Data compiled by Eurostat for the past year show that 12.3% of people aged 20-64 in the European Union (EU) worked remotely permanently. In the past decade, this share has ranged around 5%, so the number of permanent remote workers has doubled. Over 20% of employees worked permanently in Finland, Luxembourg and Ireland last year. According to Eurostat's methodology, a permanent remote worker is one who worked remotely over half of the time in one month.
The latest data on the trends of remote work in Latvia are available in the Latvian labour force survey by the Central Statistical Bureau, but cannot be compared directly with Eurostat data due to the different methodology. The Latvian Labour Force Survey shows that in the first half of this year the proportion of regular remote workers already exceeded 20% of the total number of Latvian workers. In the second quarter of this year, 158 thousand people aged 15-74 or 21.3% of all labor force worked remotely permanently in Latvia.

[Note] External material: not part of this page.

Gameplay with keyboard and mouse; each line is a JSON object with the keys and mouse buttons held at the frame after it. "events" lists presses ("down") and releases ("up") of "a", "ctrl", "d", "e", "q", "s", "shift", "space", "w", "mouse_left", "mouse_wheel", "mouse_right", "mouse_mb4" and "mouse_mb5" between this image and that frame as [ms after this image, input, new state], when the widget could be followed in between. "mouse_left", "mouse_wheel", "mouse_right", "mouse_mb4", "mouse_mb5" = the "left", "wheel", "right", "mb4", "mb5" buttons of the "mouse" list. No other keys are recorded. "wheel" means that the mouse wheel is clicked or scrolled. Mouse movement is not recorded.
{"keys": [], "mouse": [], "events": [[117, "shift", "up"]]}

Remote work in Latvia is more frequently chosen by younger workers. Information and communication services, as well as financial services, are strongly dominant among the sectors. There, in the second quarter of this year, more than 60% of employees worked remotely. The smallest share of remote workers – 10.7% – has been in the manufacturing sector, which is mainly due to the specific nature of the work of this sector, but the number of remote workers is also constantly increasing.
A number of experts point out that remote work is here to stay because it allows job productivity to be increased and costs reduced. If the work is not to be combined with the care of small children or there are no other interfering factors, the remote work allows employees to save the time that they otherwise spend commuting from home to work, more flexibility in planning the work schedule, reducing transport costs and pollution. Employers may, on the other hand, save for the costs of office rooms, as well as to extend the search for employees they need, because their place of residence is no longer a restrictive factor. Employees can choose a place of employment, either in another country, without travelling anywhere.